I am creating a real-time game where ships move through space using basic laws of motion. The ships move by rotating (instantly for our purposes) to an angle and then firing their engine to accelerate.
I have coded up a basic ECS system wherein every tick velocity is added to position and acceleration is added to velocity.
So the problem is at any given moment how can a ship determine the rotation to fire its engine (assume constant acceleration) to intercept an arbitrary point elsewhere in the world. Ideally in the shortest time possible, however I'd settle for ever.
I have the following variables:\$v\$ the current velocity vector of the ship at \$t = 0\$ , \$P_0\$ the current postition of the ship, \$P_2\$ the desired intercept point, and \$||a||\$ the maximum magnitude of the acceleration vector.
I need to find some rotation \$\theta\$ to fire my engine in to follow a curve to the given intercept point \$P_2\$.
I have tried solving for the quadratic bezier curve control points for such a path and then deriving its acceleration. Like so:
\$P'(t) = 2(1-t)(P_1 - P_0)+2t(P_2 - P_1)\$
\$P'(0) = v = 2P_1 - 2P_0\$
\$P_1 = \frac{v}{2} + P_0\$
To derive \$P_1\$ and then:
\$P''(t) = 2(P_2 - 2P_1 + P_0)\$
plugging in the three points to get an acceleration vector, however if I understand correctly bezier curves are from \$t=0\$ to \$t=1\$? So this is a massive acceleration vector that would get my ship to the point in one game tick. I have tried scaling this vector to the maximum magnitude of the engine's acceleration, but that doesn't quite work. I feel like my approach is close but I can't quite figure it out.
Cont.
I have thought about this more and returned to this solution. I believe I need to solve for time \$T\$ to reach the point by calculating the radius of the circle in the aforementioned answer.
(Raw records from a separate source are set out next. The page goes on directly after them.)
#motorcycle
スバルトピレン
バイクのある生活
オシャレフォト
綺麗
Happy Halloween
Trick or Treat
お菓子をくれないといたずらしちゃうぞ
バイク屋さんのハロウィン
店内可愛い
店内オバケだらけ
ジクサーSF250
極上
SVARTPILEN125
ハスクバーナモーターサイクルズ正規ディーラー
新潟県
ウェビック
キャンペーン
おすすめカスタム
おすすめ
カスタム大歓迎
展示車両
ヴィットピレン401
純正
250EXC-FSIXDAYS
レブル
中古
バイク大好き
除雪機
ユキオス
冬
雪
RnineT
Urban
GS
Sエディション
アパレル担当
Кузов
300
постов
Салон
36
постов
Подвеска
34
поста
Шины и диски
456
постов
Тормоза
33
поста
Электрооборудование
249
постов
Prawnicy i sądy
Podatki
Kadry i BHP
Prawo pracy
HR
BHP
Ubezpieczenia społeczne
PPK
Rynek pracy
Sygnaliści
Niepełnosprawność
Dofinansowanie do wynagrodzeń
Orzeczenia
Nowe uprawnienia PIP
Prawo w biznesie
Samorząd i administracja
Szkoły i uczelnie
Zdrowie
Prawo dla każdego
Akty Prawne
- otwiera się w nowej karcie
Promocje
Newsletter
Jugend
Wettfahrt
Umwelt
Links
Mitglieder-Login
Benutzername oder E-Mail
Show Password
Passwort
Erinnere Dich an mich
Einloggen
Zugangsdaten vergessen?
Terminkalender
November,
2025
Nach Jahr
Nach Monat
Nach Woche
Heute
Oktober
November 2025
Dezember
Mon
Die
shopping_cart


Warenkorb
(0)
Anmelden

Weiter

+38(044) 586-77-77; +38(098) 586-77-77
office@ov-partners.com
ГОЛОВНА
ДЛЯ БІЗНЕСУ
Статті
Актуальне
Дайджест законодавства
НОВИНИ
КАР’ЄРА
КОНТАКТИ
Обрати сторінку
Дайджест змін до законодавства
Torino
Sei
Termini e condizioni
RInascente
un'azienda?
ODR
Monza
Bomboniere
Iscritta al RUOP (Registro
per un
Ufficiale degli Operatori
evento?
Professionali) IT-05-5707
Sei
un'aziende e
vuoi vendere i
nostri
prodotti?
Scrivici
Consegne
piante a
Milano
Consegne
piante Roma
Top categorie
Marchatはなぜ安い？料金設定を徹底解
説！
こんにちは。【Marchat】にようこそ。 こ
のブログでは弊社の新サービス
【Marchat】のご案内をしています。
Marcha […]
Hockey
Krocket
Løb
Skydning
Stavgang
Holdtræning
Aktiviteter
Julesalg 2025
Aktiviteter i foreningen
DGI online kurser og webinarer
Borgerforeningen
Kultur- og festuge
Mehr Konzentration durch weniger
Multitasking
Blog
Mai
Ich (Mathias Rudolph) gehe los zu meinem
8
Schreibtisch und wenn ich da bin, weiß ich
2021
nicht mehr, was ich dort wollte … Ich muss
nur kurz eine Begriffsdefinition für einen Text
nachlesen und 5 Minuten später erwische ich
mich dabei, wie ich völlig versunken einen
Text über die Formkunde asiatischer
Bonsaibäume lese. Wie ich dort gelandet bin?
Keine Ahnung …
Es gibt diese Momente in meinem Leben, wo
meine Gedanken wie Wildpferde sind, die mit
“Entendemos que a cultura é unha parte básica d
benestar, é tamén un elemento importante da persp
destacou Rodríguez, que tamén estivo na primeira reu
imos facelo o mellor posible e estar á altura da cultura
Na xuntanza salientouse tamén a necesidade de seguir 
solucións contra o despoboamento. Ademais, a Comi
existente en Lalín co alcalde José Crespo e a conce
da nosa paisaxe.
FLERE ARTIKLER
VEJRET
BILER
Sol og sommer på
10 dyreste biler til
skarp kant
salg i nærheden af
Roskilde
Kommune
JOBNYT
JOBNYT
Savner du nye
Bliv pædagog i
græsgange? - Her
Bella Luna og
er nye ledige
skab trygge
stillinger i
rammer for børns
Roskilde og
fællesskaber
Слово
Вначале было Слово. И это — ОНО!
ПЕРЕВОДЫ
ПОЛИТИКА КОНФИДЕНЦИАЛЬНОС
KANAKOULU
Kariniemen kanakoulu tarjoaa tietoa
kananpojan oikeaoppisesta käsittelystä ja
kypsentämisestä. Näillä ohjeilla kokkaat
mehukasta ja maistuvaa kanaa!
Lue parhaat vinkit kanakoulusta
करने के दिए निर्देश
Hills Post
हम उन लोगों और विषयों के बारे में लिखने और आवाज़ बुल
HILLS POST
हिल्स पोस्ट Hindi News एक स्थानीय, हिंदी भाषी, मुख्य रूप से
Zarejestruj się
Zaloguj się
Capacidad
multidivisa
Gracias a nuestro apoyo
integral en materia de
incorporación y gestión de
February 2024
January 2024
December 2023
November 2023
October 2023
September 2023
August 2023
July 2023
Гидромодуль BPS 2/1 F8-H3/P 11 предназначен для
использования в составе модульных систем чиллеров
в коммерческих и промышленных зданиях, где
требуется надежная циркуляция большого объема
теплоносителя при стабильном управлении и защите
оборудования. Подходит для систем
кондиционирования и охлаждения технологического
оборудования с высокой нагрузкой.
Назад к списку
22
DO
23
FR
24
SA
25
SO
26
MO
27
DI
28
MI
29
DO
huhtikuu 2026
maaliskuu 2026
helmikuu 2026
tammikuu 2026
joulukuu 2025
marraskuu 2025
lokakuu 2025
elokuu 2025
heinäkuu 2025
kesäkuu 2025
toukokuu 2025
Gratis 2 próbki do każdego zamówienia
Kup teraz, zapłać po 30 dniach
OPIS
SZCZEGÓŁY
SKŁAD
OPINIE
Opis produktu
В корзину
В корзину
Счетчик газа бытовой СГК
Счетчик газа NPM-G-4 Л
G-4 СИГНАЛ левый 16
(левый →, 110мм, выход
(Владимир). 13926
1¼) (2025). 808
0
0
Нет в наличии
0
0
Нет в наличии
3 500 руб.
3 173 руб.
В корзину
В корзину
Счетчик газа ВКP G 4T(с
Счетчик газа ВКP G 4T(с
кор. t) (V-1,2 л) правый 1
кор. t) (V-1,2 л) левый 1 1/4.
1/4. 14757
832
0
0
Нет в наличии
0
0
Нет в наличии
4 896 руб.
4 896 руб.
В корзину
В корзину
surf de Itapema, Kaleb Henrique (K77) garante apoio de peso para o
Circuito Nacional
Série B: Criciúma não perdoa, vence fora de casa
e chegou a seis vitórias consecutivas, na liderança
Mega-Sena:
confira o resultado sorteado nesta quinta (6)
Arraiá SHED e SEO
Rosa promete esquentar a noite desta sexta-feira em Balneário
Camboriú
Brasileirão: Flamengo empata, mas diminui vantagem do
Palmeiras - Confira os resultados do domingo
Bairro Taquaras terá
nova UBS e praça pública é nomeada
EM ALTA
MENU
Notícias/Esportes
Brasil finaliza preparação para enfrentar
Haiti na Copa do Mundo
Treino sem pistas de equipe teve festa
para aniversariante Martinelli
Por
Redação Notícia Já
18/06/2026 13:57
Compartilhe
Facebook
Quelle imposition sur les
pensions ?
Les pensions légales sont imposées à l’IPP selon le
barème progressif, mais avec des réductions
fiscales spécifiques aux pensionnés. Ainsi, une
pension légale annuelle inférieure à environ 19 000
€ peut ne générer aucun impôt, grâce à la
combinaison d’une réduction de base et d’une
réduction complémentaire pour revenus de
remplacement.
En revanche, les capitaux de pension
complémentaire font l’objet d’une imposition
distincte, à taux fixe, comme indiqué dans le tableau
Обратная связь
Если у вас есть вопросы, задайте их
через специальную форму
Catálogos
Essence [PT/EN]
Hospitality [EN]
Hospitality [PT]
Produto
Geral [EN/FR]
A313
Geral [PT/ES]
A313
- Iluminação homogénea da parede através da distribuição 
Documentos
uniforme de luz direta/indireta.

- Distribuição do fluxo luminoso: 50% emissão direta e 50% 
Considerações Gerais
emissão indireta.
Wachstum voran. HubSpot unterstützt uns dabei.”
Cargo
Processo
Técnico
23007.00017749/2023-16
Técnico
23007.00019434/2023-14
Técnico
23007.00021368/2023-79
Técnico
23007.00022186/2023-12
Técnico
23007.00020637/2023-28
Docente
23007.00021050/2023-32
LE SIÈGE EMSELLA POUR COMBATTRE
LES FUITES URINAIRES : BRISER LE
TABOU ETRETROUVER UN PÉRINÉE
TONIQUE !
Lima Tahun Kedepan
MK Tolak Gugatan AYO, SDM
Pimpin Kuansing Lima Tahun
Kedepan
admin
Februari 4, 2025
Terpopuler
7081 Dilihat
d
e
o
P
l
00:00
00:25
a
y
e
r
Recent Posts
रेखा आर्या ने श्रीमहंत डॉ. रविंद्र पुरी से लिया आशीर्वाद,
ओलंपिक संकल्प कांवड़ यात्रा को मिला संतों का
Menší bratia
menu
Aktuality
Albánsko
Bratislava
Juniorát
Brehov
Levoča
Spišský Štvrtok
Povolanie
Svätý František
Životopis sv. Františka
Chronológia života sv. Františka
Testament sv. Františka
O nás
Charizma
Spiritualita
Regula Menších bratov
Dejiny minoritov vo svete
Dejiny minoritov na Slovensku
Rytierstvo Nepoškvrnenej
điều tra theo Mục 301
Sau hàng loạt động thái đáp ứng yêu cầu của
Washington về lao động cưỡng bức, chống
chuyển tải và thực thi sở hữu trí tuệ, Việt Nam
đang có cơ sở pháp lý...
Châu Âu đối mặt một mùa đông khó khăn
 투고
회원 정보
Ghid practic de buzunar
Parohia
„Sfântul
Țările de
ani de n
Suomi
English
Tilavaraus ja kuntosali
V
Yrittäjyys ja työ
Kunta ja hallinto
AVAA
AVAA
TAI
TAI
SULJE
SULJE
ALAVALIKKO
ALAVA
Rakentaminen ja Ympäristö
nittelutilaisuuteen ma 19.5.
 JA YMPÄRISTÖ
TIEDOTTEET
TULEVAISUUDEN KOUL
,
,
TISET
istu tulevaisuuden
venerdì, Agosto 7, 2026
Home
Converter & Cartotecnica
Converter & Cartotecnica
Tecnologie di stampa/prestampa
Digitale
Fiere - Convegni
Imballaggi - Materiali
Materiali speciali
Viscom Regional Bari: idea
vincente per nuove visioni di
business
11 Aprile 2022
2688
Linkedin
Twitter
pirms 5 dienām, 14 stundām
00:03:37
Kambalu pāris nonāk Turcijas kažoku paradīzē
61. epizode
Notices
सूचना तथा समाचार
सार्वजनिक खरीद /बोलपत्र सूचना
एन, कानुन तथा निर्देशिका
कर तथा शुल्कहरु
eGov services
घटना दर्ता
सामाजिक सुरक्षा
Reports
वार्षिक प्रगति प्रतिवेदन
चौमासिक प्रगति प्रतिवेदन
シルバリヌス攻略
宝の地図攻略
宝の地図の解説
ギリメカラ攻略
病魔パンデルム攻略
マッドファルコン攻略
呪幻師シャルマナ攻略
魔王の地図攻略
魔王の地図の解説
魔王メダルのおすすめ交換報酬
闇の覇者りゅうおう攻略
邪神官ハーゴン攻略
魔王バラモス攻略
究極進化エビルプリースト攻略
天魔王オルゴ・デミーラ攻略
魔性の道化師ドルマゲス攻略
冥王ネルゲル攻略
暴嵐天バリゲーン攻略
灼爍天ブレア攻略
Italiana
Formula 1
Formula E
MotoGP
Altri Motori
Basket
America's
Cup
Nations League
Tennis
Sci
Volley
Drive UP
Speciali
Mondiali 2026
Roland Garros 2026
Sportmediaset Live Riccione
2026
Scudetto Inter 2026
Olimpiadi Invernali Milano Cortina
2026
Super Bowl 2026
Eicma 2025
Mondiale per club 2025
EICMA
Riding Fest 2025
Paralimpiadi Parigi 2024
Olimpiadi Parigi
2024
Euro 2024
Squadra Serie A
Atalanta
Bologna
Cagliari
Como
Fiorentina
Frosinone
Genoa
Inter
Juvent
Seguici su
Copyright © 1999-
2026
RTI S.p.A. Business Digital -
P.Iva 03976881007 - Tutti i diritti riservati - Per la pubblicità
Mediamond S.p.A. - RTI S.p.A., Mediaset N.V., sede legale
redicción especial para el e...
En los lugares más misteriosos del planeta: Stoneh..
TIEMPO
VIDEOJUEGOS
If I do that then I can calculate the second control point as \$P_0 + Tv\$.
It seems to me that the minimum time necessary to reach a point is when the destination point \$P_2\$ is on the circumference of the circle described by it's center \$P_0 + Tv\$ and radius \$\frac{T^2}{2}a\$ where \$a\$ is the maximum acceleration.
Previously I was conflating the \$t\$ in the bezier curve polynomial (between 0 and 1) with some time \$T\$ it will take to complete the maneuver which is unbounded.